*Task objective*
Return every line from the one with "left eye: (660, 255)" through the one with "right front paw: (518, 545)", inclusive, exactly as it appears below.

Start of Records provided

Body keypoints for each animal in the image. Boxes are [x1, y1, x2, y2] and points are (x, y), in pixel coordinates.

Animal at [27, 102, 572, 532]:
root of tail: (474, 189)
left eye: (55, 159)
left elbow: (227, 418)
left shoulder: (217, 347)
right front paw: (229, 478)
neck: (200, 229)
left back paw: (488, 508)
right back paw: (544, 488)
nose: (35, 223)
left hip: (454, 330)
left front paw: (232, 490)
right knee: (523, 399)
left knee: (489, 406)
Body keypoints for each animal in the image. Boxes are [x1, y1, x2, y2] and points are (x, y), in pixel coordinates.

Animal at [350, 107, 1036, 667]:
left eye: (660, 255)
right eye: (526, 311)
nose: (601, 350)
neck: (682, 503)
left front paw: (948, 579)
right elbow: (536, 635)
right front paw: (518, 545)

End of Records provided
Start of Records provided

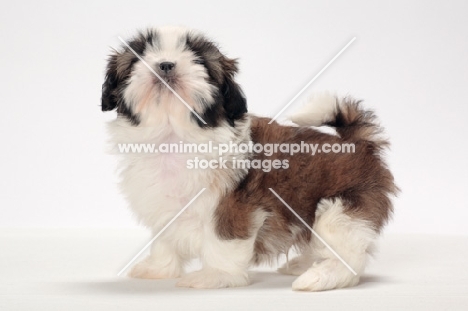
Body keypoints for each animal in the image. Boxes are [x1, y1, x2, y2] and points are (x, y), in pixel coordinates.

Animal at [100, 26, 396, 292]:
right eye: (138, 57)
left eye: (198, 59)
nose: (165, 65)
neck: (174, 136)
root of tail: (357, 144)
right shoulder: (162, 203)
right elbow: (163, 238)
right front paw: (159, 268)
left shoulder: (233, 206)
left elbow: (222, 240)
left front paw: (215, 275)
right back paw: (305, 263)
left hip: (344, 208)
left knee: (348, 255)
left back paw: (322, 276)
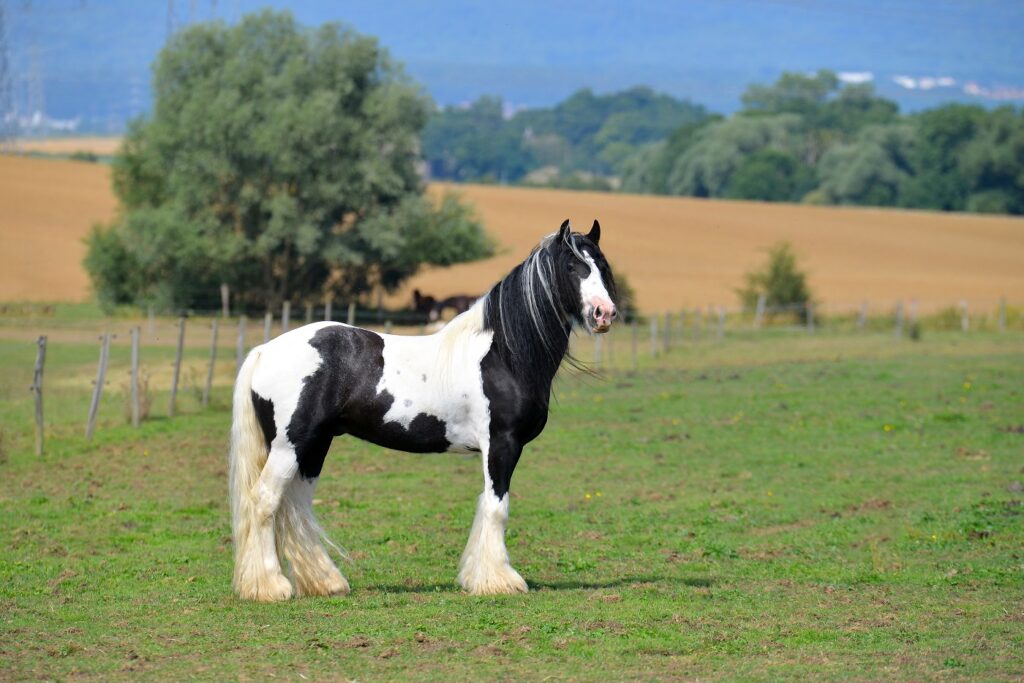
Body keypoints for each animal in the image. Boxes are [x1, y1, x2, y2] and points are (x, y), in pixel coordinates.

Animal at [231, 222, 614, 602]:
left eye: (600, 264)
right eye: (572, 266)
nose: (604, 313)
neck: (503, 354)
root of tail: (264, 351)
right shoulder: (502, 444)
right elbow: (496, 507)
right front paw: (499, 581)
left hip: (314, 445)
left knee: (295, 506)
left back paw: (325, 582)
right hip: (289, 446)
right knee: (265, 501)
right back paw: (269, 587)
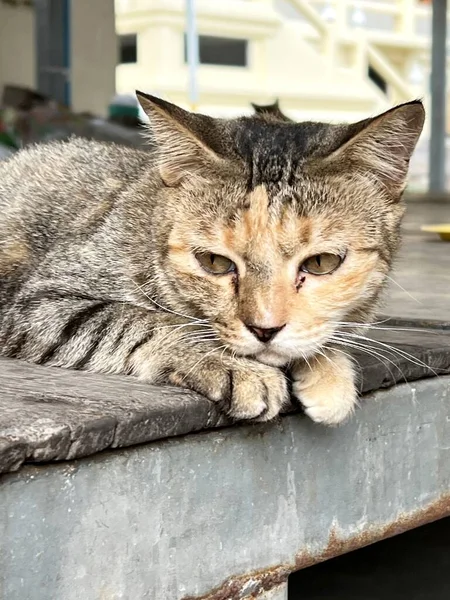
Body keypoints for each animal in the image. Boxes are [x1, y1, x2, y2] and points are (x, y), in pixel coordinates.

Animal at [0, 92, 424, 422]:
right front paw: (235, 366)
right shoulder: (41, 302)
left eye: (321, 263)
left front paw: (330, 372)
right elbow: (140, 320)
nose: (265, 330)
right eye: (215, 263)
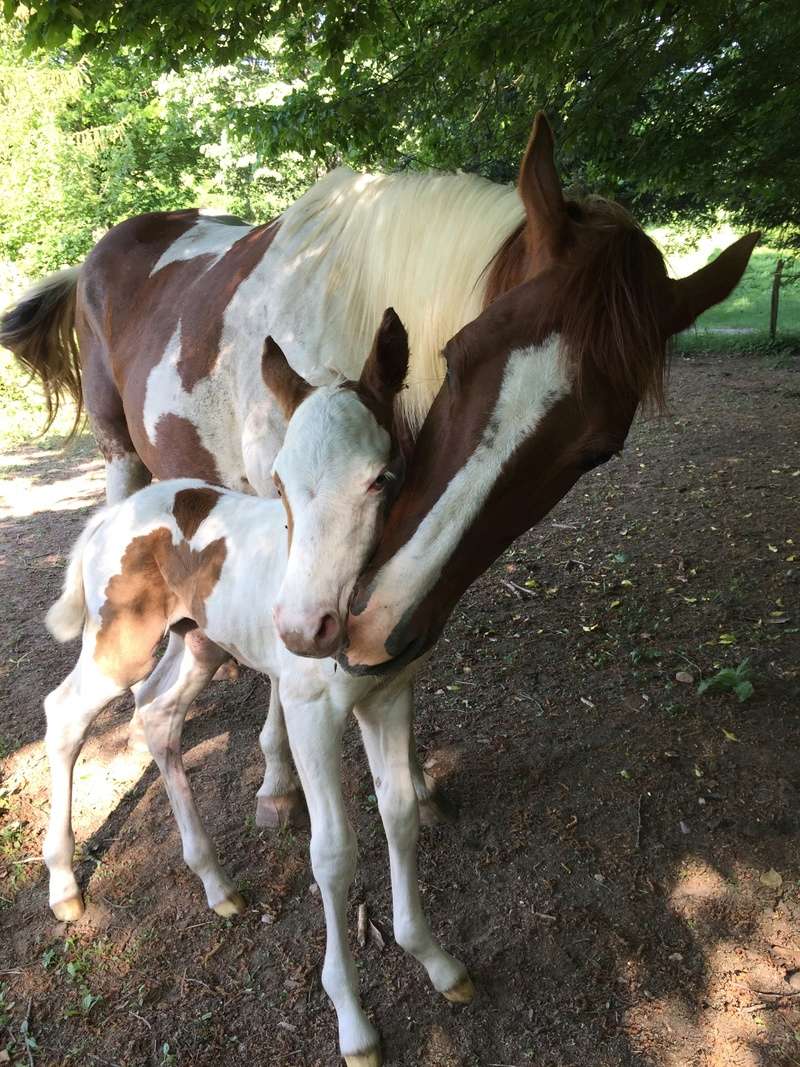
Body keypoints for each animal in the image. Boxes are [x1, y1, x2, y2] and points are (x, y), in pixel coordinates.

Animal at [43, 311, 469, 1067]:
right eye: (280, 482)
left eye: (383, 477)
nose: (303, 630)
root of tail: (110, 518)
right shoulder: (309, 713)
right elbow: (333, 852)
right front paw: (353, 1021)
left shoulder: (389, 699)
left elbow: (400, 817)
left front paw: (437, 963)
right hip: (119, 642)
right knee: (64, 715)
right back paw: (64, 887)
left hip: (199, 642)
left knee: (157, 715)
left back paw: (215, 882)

End of Records provided

*The completed task*
left eye: (660, 255)
right eye: (526, 311)
nose: (601, 350)
neck: (682, 503)
left front paw: (948, 579)
right elbow: (536, 635)
right front paw: (518, 545)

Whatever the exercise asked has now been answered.